**ASSIGNMENT**
Could you restate, exactly and with nothing added, the lines from the start of the data through the line that holds "index dip: (378, 1039)", leaving the pictures out?

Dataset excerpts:
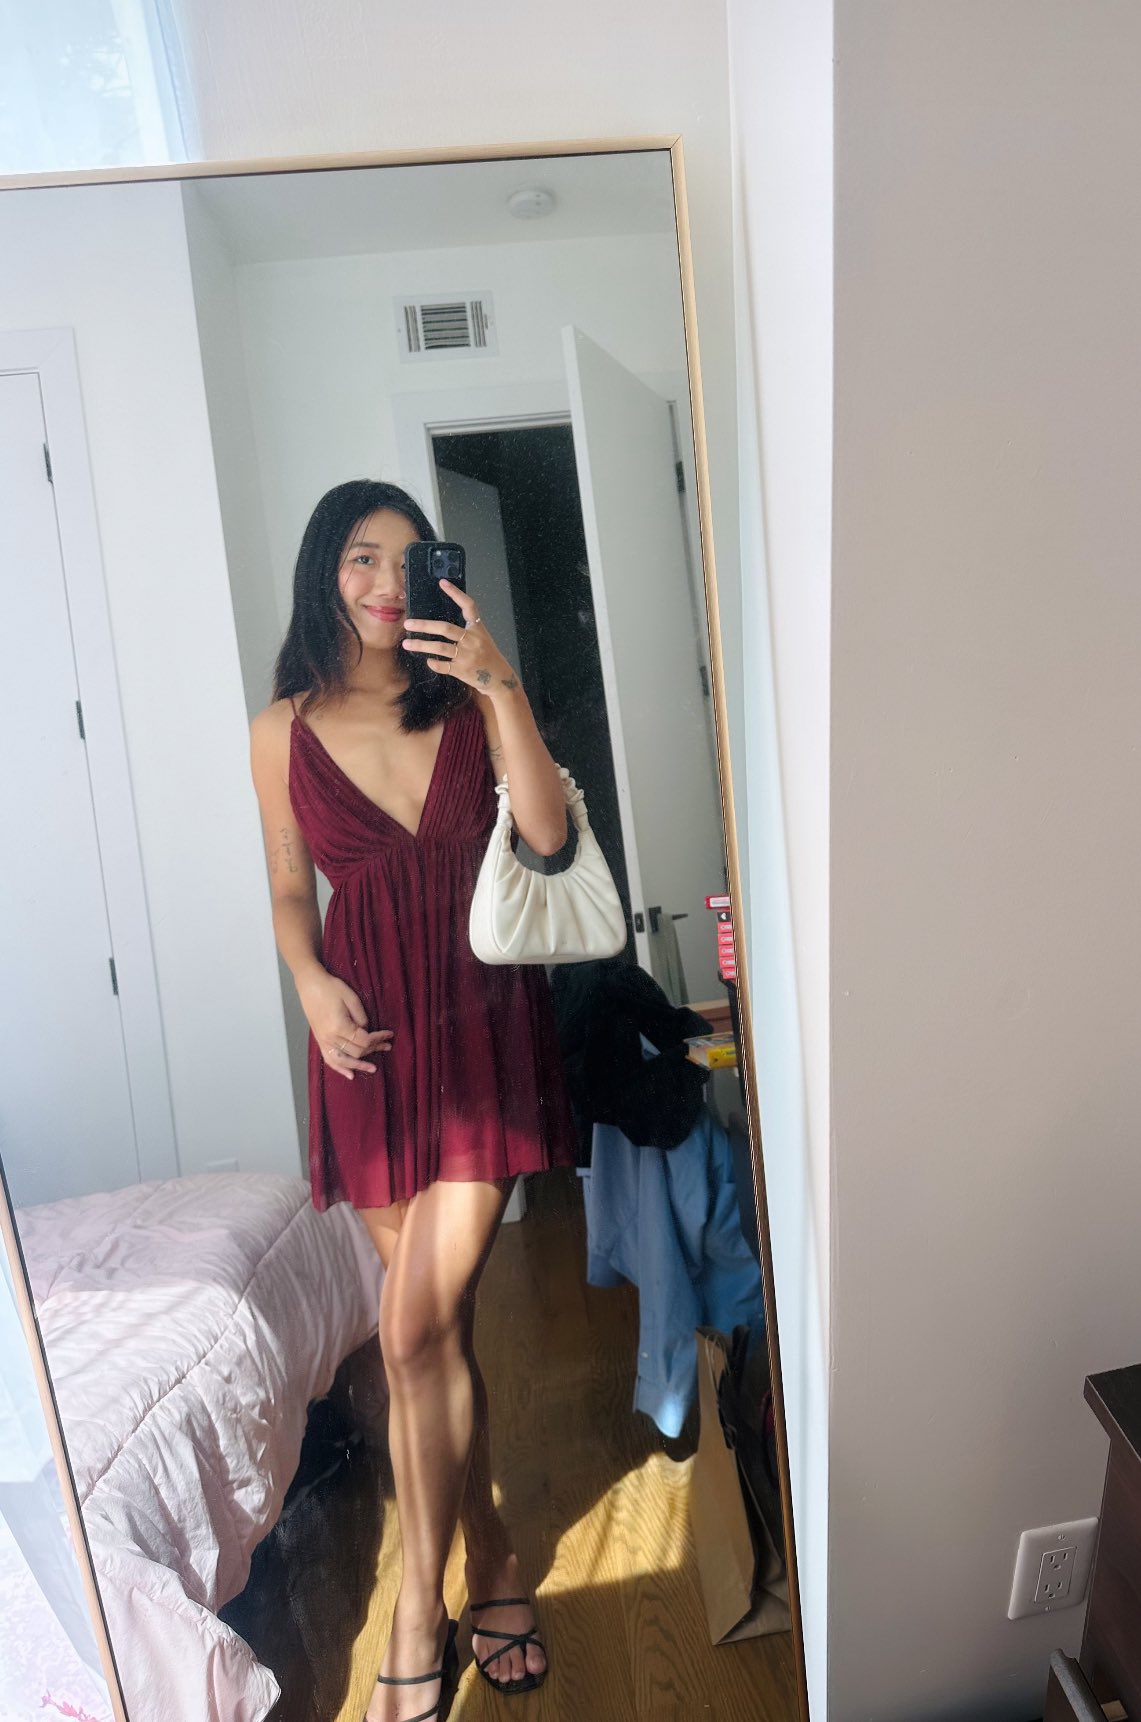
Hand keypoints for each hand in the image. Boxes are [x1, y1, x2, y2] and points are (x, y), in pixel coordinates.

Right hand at [297, 969, 392, 1081]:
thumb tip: (366, 1032)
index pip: (364, 1040)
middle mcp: (330, 1037)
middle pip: (356, 1051)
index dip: (378, 1039)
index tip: (389, 1035)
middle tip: (386, 1046)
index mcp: (340, 1026)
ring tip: (372, 1068)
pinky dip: (340, 1068)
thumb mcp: (351, 998)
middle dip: (373, 1049)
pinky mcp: (320, 1040)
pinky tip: (349, 1075)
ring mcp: (323, 1040)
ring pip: (344, 1060)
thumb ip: (361, 1018)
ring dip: (359, 1065)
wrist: (310, 984)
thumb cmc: (331, 988)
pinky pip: (329, 1059)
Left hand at [403, 580, 521, 698]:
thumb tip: (441, 624)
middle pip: (445, 628)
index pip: (468, 606)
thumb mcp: (482, 637)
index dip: (456, 593)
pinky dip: (434, 664)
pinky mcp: (463, 670)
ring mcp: (467, 655)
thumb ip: (466, 630)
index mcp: (478, 628)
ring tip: (407, 643)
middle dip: (424, 625)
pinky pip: (444, 666)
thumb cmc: (488, 656)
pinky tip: (428, 661)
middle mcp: (472, 640)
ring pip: (440, 647)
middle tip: (408, 623)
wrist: (500, 678)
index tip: (442, 583)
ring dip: (421, 645)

**SOLUTION FOR THIS TASK**
Hand keypoints for each hand in the image. Boxes are [x1, y1, x2, y2] and points are (x, y), in pixel coordinates.

Right hand at [297, 969, 392, 1081]:
thumb tip: (366, 1032)
index pip: (364, 1040)
middle mcp: (330, 1037)
middle pip: (356, 1051)
index dip: (378, 1039)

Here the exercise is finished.